# [Text provided]
■ ■ ■ ■ ■

Kraus

class Kraus(data, input_dims=None, output_dims=None)

Bases: qiskit.quantum_info.operators.channel.quantum_channel.QuantumChannel

Kraus representation of a quantum channel.

For a quantum channel \(\mathcal{E}\), the Kraus representation is given by a set of matrices \([A_0,...,A_{K-1}]\) such that the evolution of a DensityMatrix \(\rho\) is given by

\[\mathcal{E}(\rho) = \sum_{i=0}^{K-1} A_i \rho A_i^\dagger\]

A general operator map \(\mathcal{G}\) can also be written using the generalized Kraus representation which is given by two sets of matrices \([A_0,...,A_{K-1}]\), \([B_0,...,A_{B-1}]\) such that

\[\mathcal{G}(\rho) = \sum_{i=0}^{K-1} A_i \rho B_i^\dagger\]

See reference [1] for further details.

References

1. C.J. Wood, J.D. Biamonte, D.G. Cory, Tensor networks and graphical calculus for open quantum systems, Quant. Inf. Comp. 15, 0579-0811 (2015). arXiv:1111.6950 [quant-ph]

Initialize a quantum channel Kraus operator.

■ ■ ■ ■ ■

# [Required work]
A – Please duplicate the part of the Kraus documentation starting with "A general operator" and going on through "for further details.".
B – According to the Kraus documentation, what is the base class of the Kraus class?

# [Given data]
■ ■ ■ ■ ■

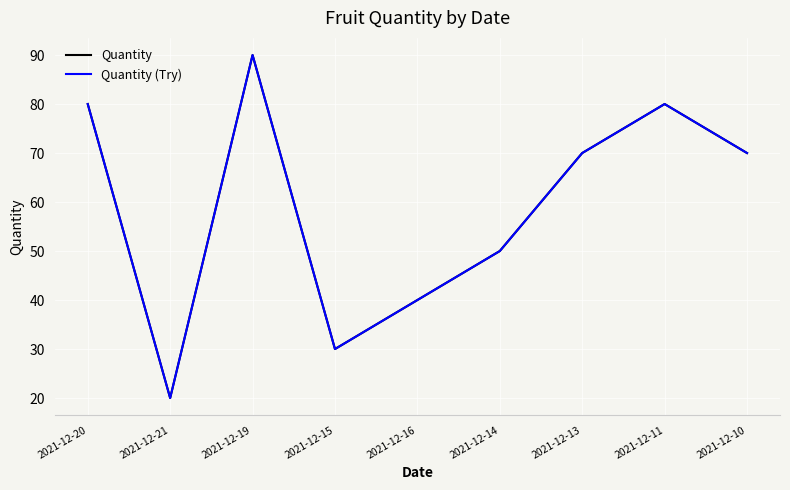

What position from the right is 2021-12-16?

5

■ ■ ■ ■ ■

# [Answers in order]
A –
A general operator map \(\mathcal{G}\) can also be written using the generalized Kraus representation which is given by two sets of matrices \([A_0,...,A_{K-1}]\), \([B_0,...,A_{B-1}]\) such that

\[\mathcal{G}(\rho) = \sum_{i=0}^{K-1} A_i \rho B_i^\dagger\]

See reference [1] for further details.

B – qiskit.quantum_info.operators.channel.quantum_channel.QuantumChannel